*WHAT NEEDS TO BE DONE*
If a record contains a picture, leave the picture out and reproduce everything else exactly.

*RECORDS FOR PROCESSING*
▼

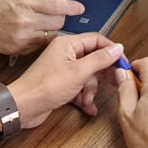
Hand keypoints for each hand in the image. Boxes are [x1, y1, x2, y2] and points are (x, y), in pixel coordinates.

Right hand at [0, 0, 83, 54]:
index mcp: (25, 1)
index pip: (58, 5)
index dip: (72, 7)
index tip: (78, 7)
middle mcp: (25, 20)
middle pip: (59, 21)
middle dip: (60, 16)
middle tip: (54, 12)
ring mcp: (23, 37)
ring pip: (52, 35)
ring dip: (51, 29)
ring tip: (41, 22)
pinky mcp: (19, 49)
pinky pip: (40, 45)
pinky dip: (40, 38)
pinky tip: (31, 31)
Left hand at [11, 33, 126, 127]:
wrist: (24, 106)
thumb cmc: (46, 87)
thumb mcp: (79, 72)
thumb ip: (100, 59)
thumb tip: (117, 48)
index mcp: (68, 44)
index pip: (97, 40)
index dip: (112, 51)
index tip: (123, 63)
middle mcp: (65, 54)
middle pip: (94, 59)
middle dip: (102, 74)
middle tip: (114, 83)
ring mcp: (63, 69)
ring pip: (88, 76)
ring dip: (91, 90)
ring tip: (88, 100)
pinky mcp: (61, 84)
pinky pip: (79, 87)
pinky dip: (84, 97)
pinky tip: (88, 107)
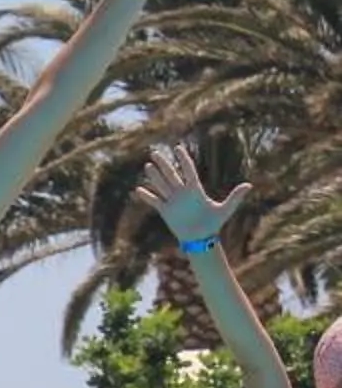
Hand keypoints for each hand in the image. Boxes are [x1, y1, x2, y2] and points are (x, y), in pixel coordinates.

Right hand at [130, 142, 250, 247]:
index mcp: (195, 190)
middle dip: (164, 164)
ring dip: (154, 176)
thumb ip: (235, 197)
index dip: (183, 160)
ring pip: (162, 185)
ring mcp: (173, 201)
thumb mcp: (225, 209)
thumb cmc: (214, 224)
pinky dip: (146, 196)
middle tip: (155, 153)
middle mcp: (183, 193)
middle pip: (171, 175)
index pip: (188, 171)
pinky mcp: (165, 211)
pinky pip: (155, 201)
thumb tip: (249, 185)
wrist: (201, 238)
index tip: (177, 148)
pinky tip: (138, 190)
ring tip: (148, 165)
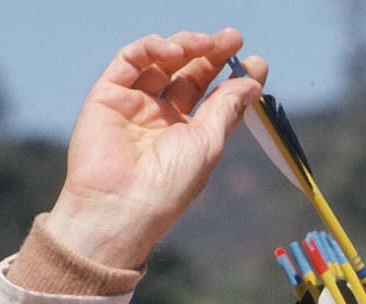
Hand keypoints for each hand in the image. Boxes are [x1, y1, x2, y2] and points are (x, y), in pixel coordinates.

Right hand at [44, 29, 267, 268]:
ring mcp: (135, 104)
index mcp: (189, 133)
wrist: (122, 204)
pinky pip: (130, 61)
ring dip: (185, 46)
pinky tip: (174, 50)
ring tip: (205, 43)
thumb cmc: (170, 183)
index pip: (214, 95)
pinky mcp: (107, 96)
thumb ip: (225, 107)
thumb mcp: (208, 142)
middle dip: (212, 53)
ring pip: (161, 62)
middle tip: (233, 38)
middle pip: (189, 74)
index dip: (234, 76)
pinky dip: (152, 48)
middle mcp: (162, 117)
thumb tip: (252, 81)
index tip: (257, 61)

▲

*TASK SOLUTION*
Hand keypoints for each hand in the image. Boxes are [x1, y1, x2, y2] and points are (x, y), in pixel coordinates.

Right hand at [0, 0, 83, 54]:
index mcp: (25, 1)
index pip: (58, 5)
index dip: (72, 7)
index tip: (78, 7)
middle mcp: (25, 20)
middle pip: (59, 21)
middle dip: (60, 16)
middle tip: (54, 12)
ring mcp: (23, 37)
ring pip: (52, 35)
ring dip: (51, 29)
ring tip: (41, 22)
pinky mcp: (19, 49)
pinky pip: (40, 45)
pinky dip: (40, 38)
pinky tip: (31, 31)
Left hand at [11, 33, 126, 127]:
wrist: (24, 106)
thumb cmc: (46, 87)
thumb mcp: (79, 72)
thumb ip: (100, 59)
thumb tip: (117, 48)
index mcp: (68, 44)
index pip: (97, 40)
index dip: (112, 51)
index tip: (123, 63)
middle mcp: (65, 54)
middle pip: (94, 59)
middle dip: (102, 74)
middle tip: (114, 83)
ring mcp: (63, 69)
ring pip: (88, 76)
ring dip: (91, 90)
ring tip: (88, 100)
pinky mcp: (61, 84)
pinky pip: (79, 87)
pinky dip: (84, 97)
pinky tip: (88, 107)
Hand keypoints for each hand in the image. Boxes are [x1, y1, x2, y2] and points are (x, y), in pixel coordinates.

Right hand at [130, 142, 250, 247]:
index mcp: (195, 190)
middle dip: (164, 164)
ring dip: (154, 176)
thumb ip: (235, 197)
index dip: (183, 160)
ring pip: (162, 185)
ring mcp: (173, 201)
thumb mcp: (225, 209)
thumb cmc: (214, 224)
pinky dip: (146, 196)
middle tip: (155, 153)
middle mcp: (183, 193)
middle pip: (171, 175)
index pip: (188, 171)
pinky mcp: (165, 211)
pinky pip: (155, 201)
thumb tip: (249, 185)
wrist: (201, 238)
index tip: (177, 148)
pinky tip: (138, 190)
ring tip: (148, 165)
Hand keypoints for each hand in the image. Boxes are [x1, y1, x2, y2] and points are (x, y), in pixel coordinates.

Right hand at [44, 29, 267, 268]:
ring mcp: (135, 104)
index mcp: (189, 133)
wrist: (122, 204)
pinky pip: (130, 61)
ring dip: (185, 46)
pinky tip: (174, 50)
ring tip: (205, 43)
thumb cmc: (170, 183)
index pip: (214, 95)
pinky mcp: (107, 96)
thumb ip: (225, 107)
thumb mcp: (208, 142)
middle dip: (212, 53)
ring pip: (161, 62)
middle tip: (233, 38)
middle pip: (189, 74)
index dip: (234, 76)
pinky dip: (152, 48)
middle mcp: (162, 117)
thumb tip: (252, 81)
index tip: (257, 61)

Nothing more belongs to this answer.